Şayet Monsieur Renaud İslâm âlemiyle temas etmek fırsatını elde edecek olursa, münevver ve terbiyeli Müslümanların, Kur'ân'a karşı en yüksek hürmeti perverde ettiklerini ve onun evamir-i ahlâkiyesine fevkalâde riayetkâr olduklarını ve bunun haricine çıkmamaya gayret ettiklerini görürdü.
Yeni nesiller ve asrî mekteplerin mezunları da, Kur'ân'a ve Müslümanlığa karşı müstehziyane bir cümlenin sarfına tahammül etmemektedirler. Çünkü Kur'ân, iki sıfatla bu ehliyeti hâizdir.
Bunların birincisi: Bugün ellerde tedavül eden Kur'ân'ın Hazret-i Muhammed'e (a.s.m.) vahyolunan kitabın aynı olmasıdır. Hâlbuki, İncil ile Tevrat hakkında birçok şüpheler ileri sürülmektedir.

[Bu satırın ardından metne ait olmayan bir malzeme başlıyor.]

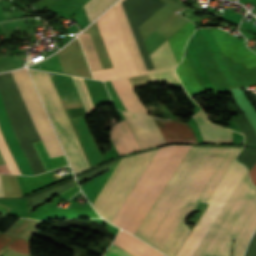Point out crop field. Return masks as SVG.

İkincisi: Müslümanlar, Kur'ân'ı, Arapçanın en kuvvetli muhafızı ve esasat-ı diniyenin amelî bir mahiyet almasının en kuvvetli menbaı telâkki ederler.

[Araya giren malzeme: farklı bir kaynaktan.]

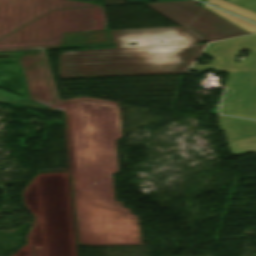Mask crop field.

Binaenaleyh, Monsieur Renaud eserini tashih edecek olursa, bu tercümesiyle, insanları tenvir hususunda insanlığa büyük bir muavenette bulunur ve bâtıl itikadların hudutlarını tarümar etmeye hâdim olur.
Doktor Maurice
Nur Çeşmesi'nde ve Risale-i Nur'da yazılan bu nev'i filozoflardan kırk altıncısıdır.
Zat-ı Kibriya hakkındaki âyetlerin ulviyeti veKur'ân'ın kudsî nezaheti
Mister John Davenport, "Hazret-i Muhammed (a.s.m.) ve Kur'ân-ı Kerim" unvanlı eserinde Kur'ân-ı Kerimden bahsederken şu sözleri söylüyor:
Kur'ân'ın sayısız hususiyetleri içinde bilhassa ikisi fevkalâde mühimdir.

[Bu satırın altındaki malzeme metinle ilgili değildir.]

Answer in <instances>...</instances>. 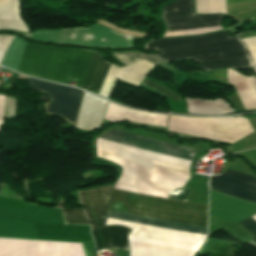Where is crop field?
<instances>
[{"label": "crop field", "mask_w": 256, "mask_h": 256, "mask_svg": "<svg viewBox=\"0 0 256 256\" xmlns=\"http://www.w3.org/2000/svg\"><path fill=\"white\" fill-rule=\"evenodd\" d=\"M100 139L191 161L195 150L154 139L110 130ZM111 200L207 218L206 206L113 189ZM111 201L109 209L207 228V219ZM109 210L108 216L192 233L206 234L205 228L168 222ZM130 256H189L130 249Z\"/></svg>", "instance_id": "1"}, {"label": "crop field", "mask_w": 256, "mask_h": 256, "mask_svg": "<svg viewBox=\"0 0 256 256\" xmlns=\"http://www.w3.org/2000/svg\"><path fill=\"white\" fill-rule=\"evenodd\" d=\"M107 102L85 93L81 102L76 127L83 131H92L100 127Z\"/></svg>", "instance_id": "11"}, {"label": "crop field", "mask_w": 256, "mask_h": 256, "mask_svg": "<svg viewBox=\"0 0 256 256\" xmlns=\"http://www.w3.org/2000/svg\"><path fill=\"white\" fill-rule=\"evenodd\" d=\"M0 29L28 31L18 16V0H0Z\"/></svg>", "instance_id": "16"}, {"label": "crop field", "mask_w": 256, "mask_h": 256, "mask_svg": "<svg viewBox=\"0 0 256 256\" xmlns=\"http://www.w3.org/2000/svg\"><path fill=\"white\" fill-rule=\"evenodd\" d=\"M167 130L231 143L253 132L247 119L235 117L185 118L171 116Z\"/></svg>", "instance_id": "5"}, {"label": "crop field", "mask_w": 256, "mask_h": 256, "mask_svg": "<svg viewBox=\"0 0 256 256\" xmlns=\"http://www.w3.org/2000/svg\"><path fill=\"white\" fill-rule=\"evenodd\" d=\"M240 226H242L243 228H245L247 231H249L250 233H252L253 235L256 236V221L254 219H252L251 217L237 223ZM256 243V237L251 239Z\"/></svg>", "instance_id": "20"}, {"label": "crop field", "mask_w": 256, "mask_h": 256, "mask_svg": "<svg viewBox=\"0 0 256 256\" xmlns=\"http://www.w3.org/2000/svg\"><path fill=\"white\" fill-rule=\"evenodd\" d=\"M104 118L111 121L128 120L132 122L146 123L164 127H166L167 124V116L139 112L112 104L110 102L106 109Z\"/></svg>", "instance_id": "12"}, {"label": "crop field", "mask_w": 256, "mask_h": 256, "mask_svg": "<svg viewBox=\"0 0 256 256\" xmlns=\"http://www.w3.org/2000/svg\"><path fill=\"white\" fill-rule=\"evenodd\" d=\"M223 14L216 15H193V0H178L165 5L161 11V18L167 26V32L196 29L220 25ZM221 26L171 32L166 33L165 37L186 36L202 34L217 30H222Z\"/></svg>", "instance_id": "6"}, {"label": "crop field", "mask_w": 256, "mask_h": 256, "mask_svg": "<svg viewBox=\"0 0 256 256\" xmlns=\"http://www.w3.org/2000/svg\"><path fill=\"white\" fill-rule=\"evenodd\" d=\"M111 188L112 186L78 192L81 206L92 225L97 251L109 248L128 250L126 236L129 229L120 226L103 227Z\"/></svg>", "instance_id": "4"}, {"label": "crop field", "mask_w": 256, "mask_h": 256, "mask_svg": "<svg viewBox=\"0 0 256 256\" xmlns=\"http://www.w3.org/2000/svg\"><path fill=\"white\" fill-rule=\"evenodd\" d=\"M237 1H251V0H227L228 4L233 3V2H237Z\"/></svg>", "instance_id": "23"}, {"label": "crop field", "mask_w": 256, "mask_h": 256, "mask_svg": "<svg viewBox=\"0 0 256 256\" xmlns=\"http://www.w3.org/2000/svg\"><path fill=\"white\" fill-rule=\"evenodd\" d=\"M210 189L256 202V178L232 170L210 176Z\"/></svg>", "instance_id": "9"}, {"label": "crop field", "mask_w": 256, "mask_h": 256, "mask_svg": "<svg viewBox=\"0 0 256 256\" xmlns=\"http://www.w3.org/2000/svg\"><path fill=\"white\" fill-rule=\"evenodd\" d=\"M244 41V43L246 44L250 54H251V57L253 59V62L255 64V72H256V36L254 37H248V38H244V39H241Z\"/></svg>", "instance_id": "19"}, {"label": "crop field", "mask_w": 256, "mask_h": 256, "mask_svg": "<svg viewBox=\"0 0 256 256\" xmlns=\"http://www.w3.org/2000/svg\"><path fill=\"white\" fill-rule=\"evenodd\" d=\"M143 85H145V86H147L149 88H152V89H154V90H156V91H158V92H160V93H162V94H164L166 96H169V97H171L173 99H176L178 101L180 99V97L176 96L175 94H173L168 89H166V88H164L162 86H159V85H157V84H155V83H153V82H151V81H149L147 79H145V81L143 82Z\"/></svg>", "instance_id": "18"}, {"label": "crop field", "mask_w": 256, "mask_h": 256, "mask_svg": "<svg viewBox=\"0 0 256 256\" xmlns=\"http://www.w3.org/2000/svg\"><path fill=\"white\" fill-rule=\"evenodd\" d=\"M65 224H89L82 209H61Z\"/></svg>", "instance_id": "17"}, {"label": "crop field", "mask_w": 256, "mask_h": 256, "mask_svg": "<svg viewBox=\"0 0 256 256\" xmlns=\"http://www.w3.org/2000/svg\"><path fill=\"white\" fill-rule=\"evenodd\" d=\"M229 80L237 90L245 109H256L254 78H244L229 69Z\"/></svg>", "instance_id": "15"}, {"label": "crop field", "mask_w": 256, "mask_h": 256, "mask_svg": "<svg viewBox=\"0 0 256 256\" xmlns=\"http://www.w3.org/2000/svg\"><path fill=\"white\" fill-rule=\"evenodd\" d=\"M109 65L103 58L92 54L82 85L87 89L99 91Z\"/></svg>", "instance_id": "14"}, {"label": "crop field", "mask_w": 256, "mask_h": 256, "mask_svg": "<svg viewBox=\"0 0 256 256\" xmlns=\"http://www.w3.org/2000/svg\"><path fill=\"white\" fill-rule=\"evenodd\" d=\"M185 97L187 112L193 114H225L233 112L225 99L206 100L193 97Z\"/></svg>", "instance_id": "13"}, {"label": "crop field", "mask_w": 256, "mask_h": 256, "mask_svg": "<svg viewBox=\"0 0 256 256\" xmlns=\"http://www.w3.org/2000/svg\"><path fill=\"white\" fill-rule=\"evenodd\" d=\"M4 96L0 95V128L2 123V116H3V107H4Z\"/></svg>", "instance_id": "22"}, {"label": "crop field", "mask_w": 256, "mask_h": 256, "mask_svg": "<svg viewBox=\"0 0 256 256\" xmlns=\"http://www.w3.org/2000/svg\"><path fill=\"white\" fill-rule=\"evenodd\" d=\"M92 51L38 46L26 43L18 71L66 84L78 80L80 87Z\"/></svg>", "instance_id": "3"}, {"label": "crop field", "mask_w": 256, "mask_h": 256, "mask_svg": "<svg viewBox=\"0 0 256 256\" xmlns=\"http://www.w3.org/2000/svg\"><path fill=\"white\" fill-rule=\"evenodd\" d=\"M30 85L32 88L45 91L50 95L52 101L47 106L48 112L61 115L72 123L75 122L82 91L34 79H30Z\"/></svg>", "instance_id": "8"}, {"label": "crop field", "mask_w": 256, "mask_h": 256, "mask_svg": "<svg viewBox=\"0 0 256 256\" xmlns=\"http://www.w3.org/2000/svg\"><path fill=\"white\" fill-rule=\"evenodd\" d=\"M153 65L154 64L144 60L126 67H118L111 64L99 95L107 98L112 90L116 78L138 86L140 81L147 75Z\"/></svg>", "instance_id": "10"}, {"label": "crop field", "mask_w": 256, "mask_h": 256, "mask_svg": "<svg viewBox=\"0 0 256 256\" xmlns=\"http://www.w3.org/2000/svg\"><path fill=\"white\" fill-rule=\"evenodd\" d=\"M13 36H2L0 35V61L5 54L8 46L10 45Z\"/></svg>", "instance_id": "21"}, {"label": "crop field", "mask_w": 256, "mask_h": 256, "mask_svg": "<svg viewBox=\"0 0 256 256\" xmlns=\"http://www.w3.org/2000/svg\"><path fill=\"white\" fill-rule=\"evenodd\" d=\"M144 48L159 52L157 55L168 61L184 58L195 60L204 71L252 64L244 44L236 37L227 36L226 31L195 37L150 40ZM114 55L125 65L141 59L154 64L166 62L155 54Z\"/></svg>", "instance_id": "2"}, {"label": "crop field", "mask_w": 256, "mask_h": 256, "mask_svg": "<svg viewBox=\"0 0 256 256\" xmlns=\"http://www.w3.org/2000/svg\"><path fill=\"white\" fill-rule=\"evenodd\" d=\"M27 35L41 40L110 47H130L132 37L119 34L99 23L88 29H45L36 30Z\"/></svg>", "instance_id": "7"}]
</instances>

1. Zât-ı Kibriyayı ifade eden âyâtın âhengindeki ulviyettir. Kur'ân-ı Kerim, beşerî zaaflardan herhangi birisini Zât-ı Kibriyaya isnaddan münezzehtir.
2. Kur'ân, başından sonuna kadar, gayr-ı beliğ, gayr-ı ahlâkî, yahut terbiyeye muhalif fikirlerden, cümlelerden ve hikâyelerden tamamen münezzehtir.
Hâlbuki bütün bu nakîsalar, Hıristiyanların ellerindeki muharref Kitab-ı Mukaddeste mebzuliyetle vardır.